◆ Data for analysis:
┄┄┄┄┄┄

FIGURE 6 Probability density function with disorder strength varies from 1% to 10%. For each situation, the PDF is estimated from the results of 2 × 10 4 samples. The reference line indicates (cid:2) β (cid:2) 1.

┄┄┄┄┄┄

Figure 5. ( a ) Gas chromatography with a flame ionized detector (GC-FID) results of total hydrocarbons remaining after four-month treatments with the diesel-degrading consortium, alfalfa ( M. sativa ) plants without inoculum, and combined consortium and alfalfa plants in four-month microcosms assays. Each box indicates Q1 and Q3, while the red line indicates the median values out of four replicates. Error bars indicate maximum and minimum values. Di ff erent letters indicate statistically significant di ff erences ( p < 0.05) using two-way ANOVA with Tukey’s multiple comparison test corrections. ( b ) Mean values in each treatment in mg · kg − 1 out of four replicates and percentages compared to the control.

┄┄┄┄┄┄

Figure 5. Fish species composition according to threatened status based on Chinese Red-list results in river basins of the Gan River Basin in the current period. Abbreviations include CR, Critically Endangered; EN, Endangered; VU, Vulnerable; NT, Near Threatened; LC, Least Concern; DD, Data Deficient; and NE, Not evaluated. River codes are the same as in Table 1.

┄┄┄┄┄┄

Return all lines of the material above in which "each" occurs.

◆ Exercise solution:
FIGURE 6 Probability density function with disorder strength varies from 1% to 10%. For each situation, the PDF is estimated from the results of 2 × 10 4 samples. The reference line indicates (cid:2) β (cid:2) 1.
Figure 5. ( a ) Gas chromatography with a flame ionized detector (GC-FID) results of total hydrocarbons remaining after four-month treatments with the diesel-degrading consortium, alfalfa ( M. sativa ) plants without inoculum, and combined consortium and alfalfa plants in four-month microcosms assays. Each box indicates Q1 and Q3, while the red line indicates the median values out of four replicates. Error bars indicate maximum and minimum values. Di ff erent letters indicate statistically significant di ff erences ( p < 0.05) using two-way ANOVA with Tukey’s multiple comparison test corrections. ( b ) Mean values in each treatment in mg · kg − 1 out of four replicates and percentages compared to the control.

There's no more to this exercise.